Pathways to Women’s Substantive Representation in Pakistan
Country: Pakistan
Principal Investigators: Ali Cheema, Sarah Khan, Shandana Mohmand, Soledad Prillaman
Background
As in many other contexts around the world, women in Pakistan significantly lag behind men in electoral modes of political participation (eg. voter turnout and registration) as well as in non-electoral activities (eg. informal community meetings, party rallies and meeting attendance, contact with representatives, and even engagement in political discussions with family and friends). Evidence that men and women in Pakistan hold distinctive preferences on public policy and issues of local service delivery indicates that this status quo of large gender gaps in political participation has substantive implications for women’s welfare. We know that increases in women’s participation as voters and local leaders can produce increased responsiveness to women’s demands. However, this link from participation to responsiveness requires that women’s participation is reflective of their preferences, which may not be the case if women systematically lack opportunities to define and coordinate on collective preferences, and/or are less likely to value and thus express their own distinctive preferences. How can we induce greater meaningful participation among women, i.e. participation that is reflective of women’s collective gendered preferences, and could thus be reasonably expected to impact distributional outcomes? We seek to answer this question through a field experiment, partnered with the Aurat Foundation, studying the effectiveness of a training intervention designed to increase women’s political participation through fostering a greater sense of group-based injustice, group identity, and collective efficacy.

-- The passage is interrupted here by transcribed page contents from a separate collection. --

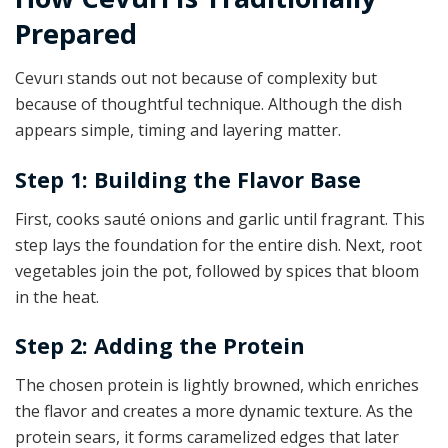
Prepared
Cevurı stands out not because of complexity but
because of thoughtful technique. Although the dish
appears simple, timing and layering matter.
Step 1: Building the Flavor Base
First, cooks sauté onions and garlic until fragrant. This
step lays the foundation for the entire dish. Next, root
vegetables join the pot, followed by spices that bloom
in the heat.
Step 2: Adding the Protein
The chosen protein is lightly browned, which enriches
the flavor and creates a more dynamic texture. As the
protein sears, it forms caramelized edges that later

Intervention Date: February – June 2023
Research Design
The “common treatment arm” involves a series of facilitated trainings delivered to participants of local all-women’s groups, or women’s action committees (WACs) in Pakistan, by our implementing partner, Aurat Foundation (AF). Since such women’s groups do not currently exist in a systematic way; Aurat Foundation will first form and then recruit women to newly formed groups as part of the intervention. We will measure the effectiveness of the intervention by comparing outcomes between treatment WACs that receive the facilitated training sessions and placebo WACs that do not receive training. This comparison allows us to measure the effect of the training separate from the effects of joining a women’s group. All WACs regardless of treatment assignment will receive common information about service delivery, key local elites’ contacts, and the process of political participation at the beginning of the intervention period soon after formation in a “burn-in” meeting. This is due to a recognition that women in this context face resource-based barriers such as gaps in information and access to local elites that keep them from participating. Addressing these gaps may be necessary, though probably not sufficient to close gender gaps in meaningful political participation. Thus a common session that addresses these barriers with members across treatment and placebo WACs allows us to identify the effect of psychological resources imparted through collective efficacy trainings, separate from that of informational resources and the expansion of women’s networks from group participation.

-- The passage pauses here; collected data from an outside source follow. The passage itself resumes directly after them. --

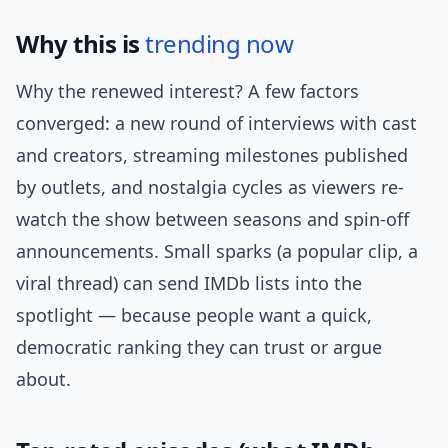
Why this is
trending now
Why the renewed interest? A few factors
converged: a new round of interviews with cast
and creators, streaming milestones published
by outlets, and nostalgia cycles as viewers re-
watch the show between seasons and spin-off
announcements. Small sparks (a popular clip, a
viral thread) can send IMDb lists into the
spotlight — because people want a quick,
democratic ranking they can trust or argue
about.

In addition to this, we will also conduct a recruitment experiment, cross-randomized at the individual level, to study the effectiveness of different types of mobilizational messages to encourage women to participate in WACs being formed in their communities. We will measure how the messages, which will vary information on which of the many identities women hold is likely to be served by group participation, affect women’s perceptions of the potential risks and benefits of women’s collective action, their interest in joining a WAC, and their actual attendance at the first burn-in WAC meeting, and we will follow those individuals who join the group through the group-based intervention.
Hypotheses
- The training intervention will increase women’s group efficacy beliefs, women’s sense of gender-based group identification, and women’s sense of perceived group injustice.
- The training intervention will increase the size of women’s networks.
- The training intervention will increase the level of women’s procedural knowledge.
- The training intervention will increase the level of women’s political participation, the quality of women’s political participation, and responsiveness to women’s political participation.
- Recruitment messages will affect women’s political interest, attendance at the general information meeting, and expectations over the issues to be discussed in the WACs.